Interactions planning versus urban planning?
Linknotes 3 – 27 January 2019
Interactions planning versus urban planning
We have come to define the value of place and space by the quality, frequency and intensity of its interactions. People go to work to interact with each other to get things done, so interactions, we believe, is an appropriate measure of success. Cities act as catalysts for culture and commerce, so the richness of interaction in urban space seems an appropriate measure of successful planning.
But what about the concept of “dwell” in a place. At the office, I may also seek a quiet, non-interactive place to do contemplative work.
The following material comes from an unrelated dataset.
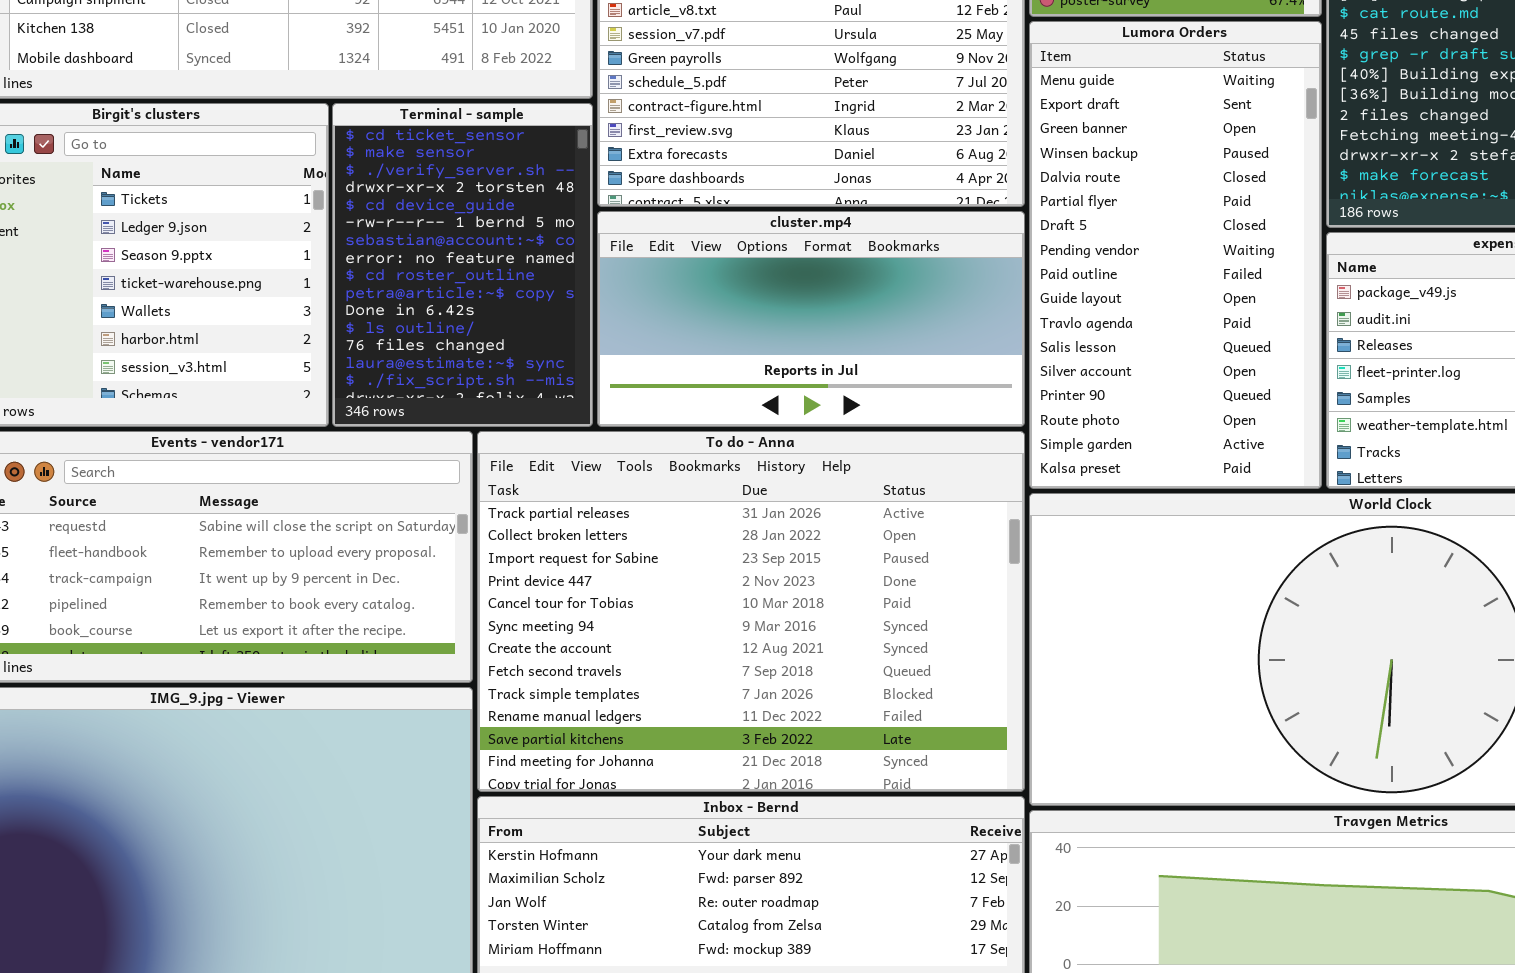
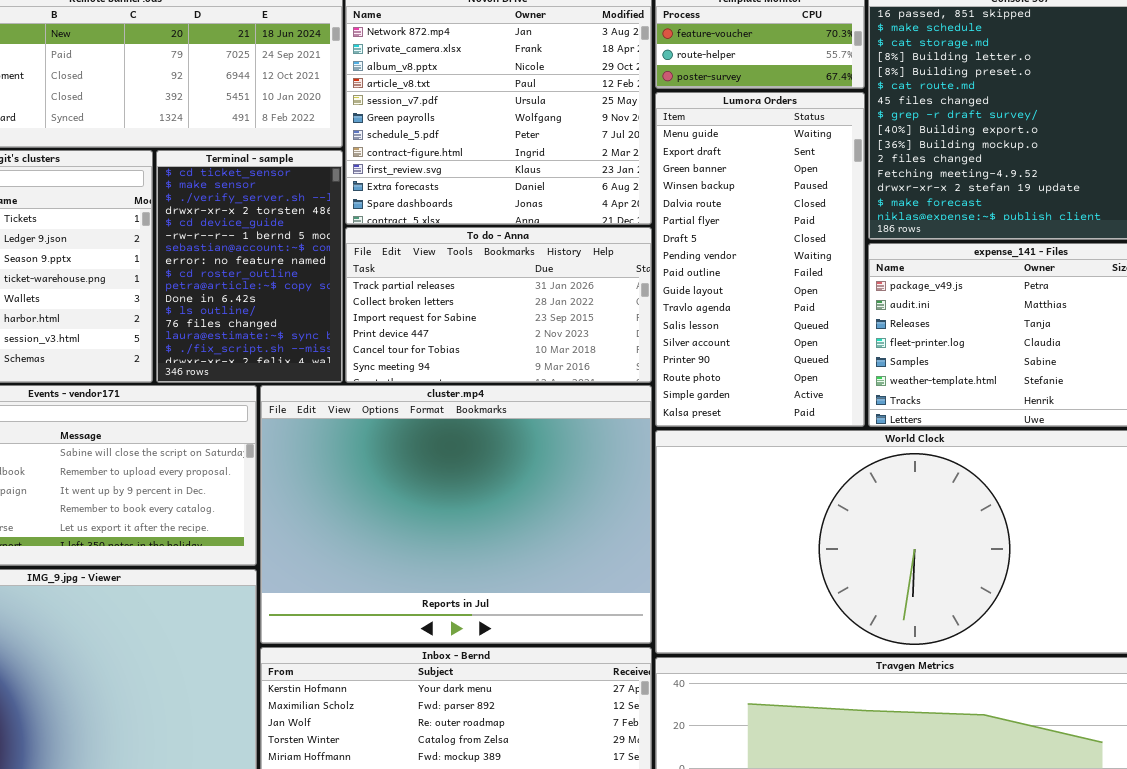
cluster.mp4: [597,211,1025,427] -> [260,385,652,644], moved, resized
To do - Anna: [477,431,1025,792] -> [345,227,652,383], moved, resized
In the city, I may choose a quiet park to walk with my thoughts, or a sidewalk cafe to sit, sip and simply watch the passing parade.
In this article about urban planning in Russia and Finland, the measure of digital activity in a place is the measure of the principal value of the place. The more I turn to my phone to instagram a place, for example, the higher that place registers on a scale of value.
“Today, we can’t untangle the intricate relationships between places and the digital footprint people create while interacting with them…successful places are those capable to provide a good interaction with the users. And that is what the planning profession is all about today.”
I am not comfortable accepting that as a primary value metric. We already comment on the lack of meaningful interaction between and among people in “public” place as individuals sit glued to their texts, or photograph a place and move on rather than truly interacting with it and the people, history and culture surrounding it.
Observation of urban space, of workspace, may provide insights to better metrics for the success of places intended and designed for engagement and interaction. What may be the kind of place or space that might cause people to put down their phones?